DIRECTIONS
1. Check the text on head lice at school against (a), (b), and (c). For each, answer yes or no and quote the exact words from the text that decide it. (a) Children found to have lice or nits are sent home right away. (b) Parents are asked to wash their child's extra clothing in cold water. (c) The Mayo Clinic video is described as long.
2. Resume the text on head lice at school from the point where it stops.

[Opening EXTRACT TO READ section]

What is the school doing to help put a stop to the incidence of head lice? We are:

1. Educating faculty, staff, children, and parents on ways to identify, prevent, and treat lice.
2. Communicating with parents and teachers as soon as a case of head lice is discovered so that swift action can be taken at home to check for and treat lice.
3. Checking for lice in classrooms where an occurrence has been detected. Children who are found to have lice or nits are sent home immediately.
4. Cleaning thoroughly the classrooms that have experienced a lice outbreak.
5. Asking that parents in classrooms where lice has been detected take home their child’s extra clothing, blankets, stuffed animals etc. to be washed in hot water.
6. Asking teachers to be vigilant in preventing the children from engaging in activities that may lead to the spread of lice, such as sharing hats, scarves, or combs.
7. Consulting with local health authorities, including professionals from among our own parent body, for guidance as to how to manage effectively the head lice occurrences.

Parental support
Without question, the key to managing successfully the head lice situation in school is to have complete parental support. We are grateful to have found much support from our parent body, of course, and want to provide again some references for use by parents toward eliminating head lice first from home.

Here are some web sites as references for dealing with head lice:

We continue to send notices home to the parents whose children are in classes where head lice have been discovered and asking the parents to view any of these web sites for video information as to how to manage the issue of head lice. In addition to these videos, of course, many more are available:

Parents TV – this video features an MD
Australia - provides an interesting international perspective
Mayo Clinic – a short and useful video

What if my child has head lice?

1. Contact the school so that we can take precautions to stop the lice from spreading, including checking the other students in the class, posting a health notice, taking extra care in cleaning the classroom, and asking parents to take home extra clothes, blankets, and stuffed animals to be washed.

[Closing EXTRACT TO READ section]
[Opening MATERIAL SUPPLIED section]

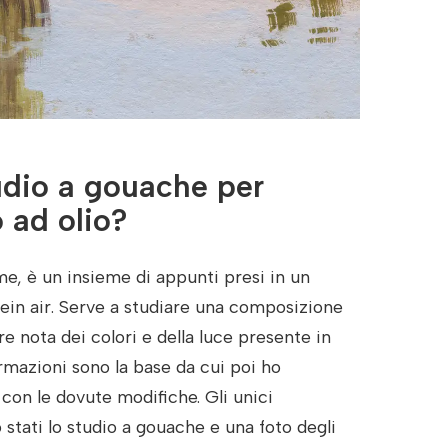
udio a gouache per
o ad olio?
me, è un insieme di appunti presi in un
in air. Serve a studiare una composizione
e nota dei colori e della luce presente in
mazioni sono la base da cui poi ho
o, con le dovute modifiche. Gli unici
 stati lo studio a gouache e una foto degli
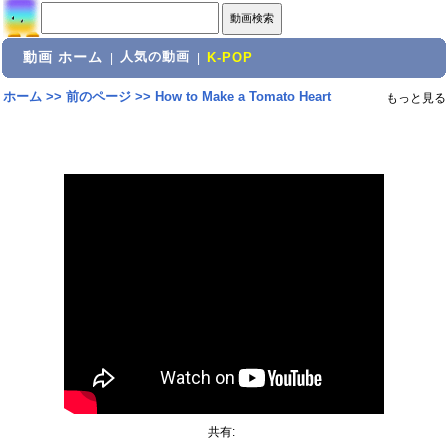
動画 ホーム
人気の動画
|
|
K-POP
ホーム
>>
前のページ
>>
How to Make a Tomato Heart
もっと見る
共有:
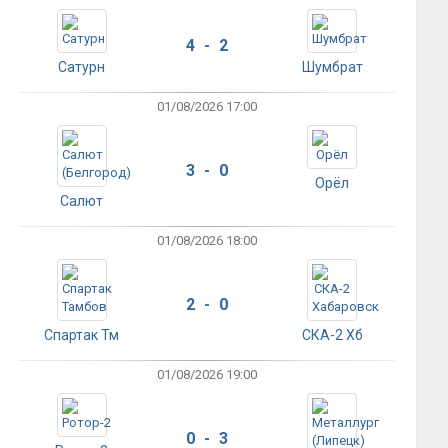
4 - 2
Сатурн
Шумбрат
01/08/2026 17:00
3 - 0
Орёл
Салют
01/08/2026 18:00
2 - 0
Спартак Тм
СКА-2 Хб
01/08/2026 19:00
0 - 3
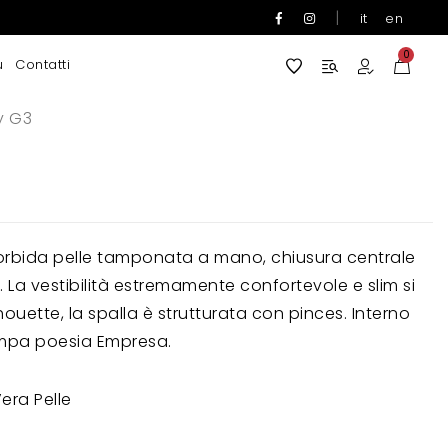
|
it
en
0
u
Contatti
y G3
orbida pelle tamponata a mano, chiusura centrale
 La vestibilità estremamente confortevole e slim si
houette, la spalla è strutturata con pinces. Interno
tampa poesia Empresa.
era Pelle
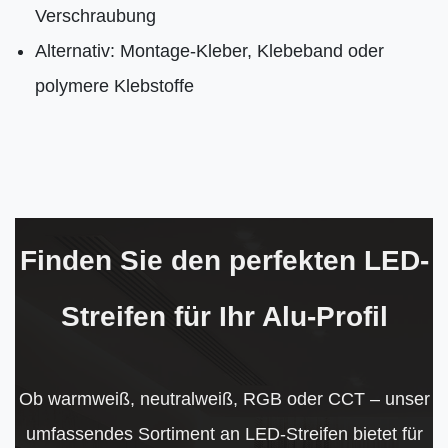
Verschraubung
Alternativ: Montage-Kleber, Klebeband oder
polymere Klebstoffe
Finden Sie den perfekten LED-
Streifen für Ihr Alu-Profil
Ob warmweiß, neutralweiß, RGB oder CCT – unser
umfassendes Sortiment an LED-Streifen bietet für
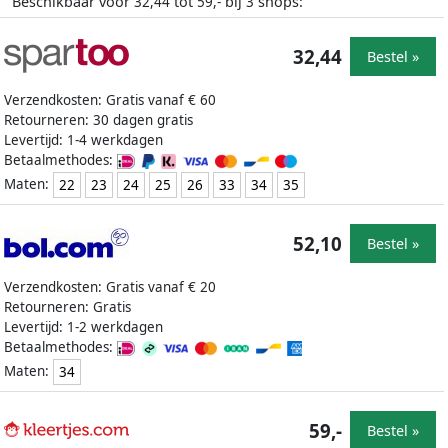
Beschikbaar voor
tot
bij
shops:
32,44
59,-
3
32,44
Bestel »
Verzendkosten: Gratis vanaf € 60
Retourneren: 30 dagen gratis
Levertijd: 1-4 werkdagen
Betaalmethodes:
Maten:
22
23
24
25
26
33
34
35
52,10
Bestel »
Verzendkosten: Gratis vanaf € 20
Retourneren: Gratis
Levertijd: 1-2 werkdagen
Betaalmethodes:
Maten:
34
59,-
Bestel »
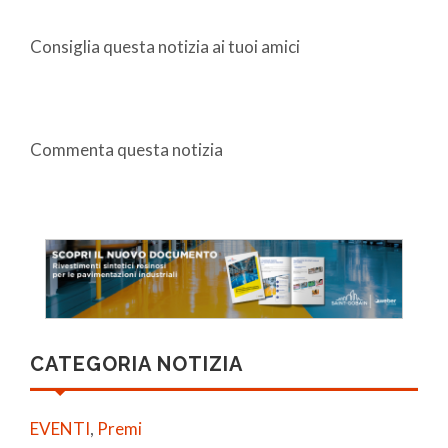
Consiglia questa notizia ai tuoi amici
Commenta questa notizia
CATEGORIA NOTIZIA
EVENTI
,
Premi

[Closing MATERIAL SUPPLIED section]

TASK-BY-TASK OUTPUTS
1.
(a) Yes: "Children who are found to have lice or nits are sent home immediately."
(b) No: "to be washed in hot water."
(c) No: "Mayo Clinic – a short and useful video"

2.
2. Keep your child at home until he/she is lice and nit free. The school’s policy is that children may not come back to school until all lice and nits have been removed from the hair.

3. Use a medicated head lice shampoo (available at pharmacies) and a metal lice comb to remove lice and nits. Medicated shampoos, while helping to kill live lice, will not remove all lice and nits from the hair. Most resources say that the best way to get rid of lice and nits is to use a nit-comb and go through the hair section by section until all lice and nits have been removed.

4. Wash bedding, clothes, stuffed animals, and towels that may have come in contact with head lice. Have other members of the family checked for lice.

5. Vacuuming is an effective way to remove lice or fallen hairs with attached nits from upholstered furniture, rugs, stuffed animals that cannot be washed or car seats – wherever someone with head lice may have rested their head.

6. Continue to check your child daily for lice, even after receiving treatment, for up to two weeks. This will help to quickly detect a reoccurrence.

IB-PYP session
Erika Kohn, PYP co-ordinator, will host a session at the school on Thursday evening this week from 6:30 – 8:30 PM. Erika will talk more about PYP and several members of faculty will make presentations to parents. We hope to see you there.

Emergency entrance in the Main Building
In our ongoing efforts to provide a safe, secure environment for our students, please note that we have designated only one doorway into the Main building as the accepted entrance and exit for anyone using the building. That entrance is on the lowest floor through the main reception area by Ellen’s desk. We ask everyone to use only that doorway. The Naito street entrance is now designated only for emergency use. We have locked that door so as to avoid the possibility of intruders entering the building. Please use the main door on ground level from now on.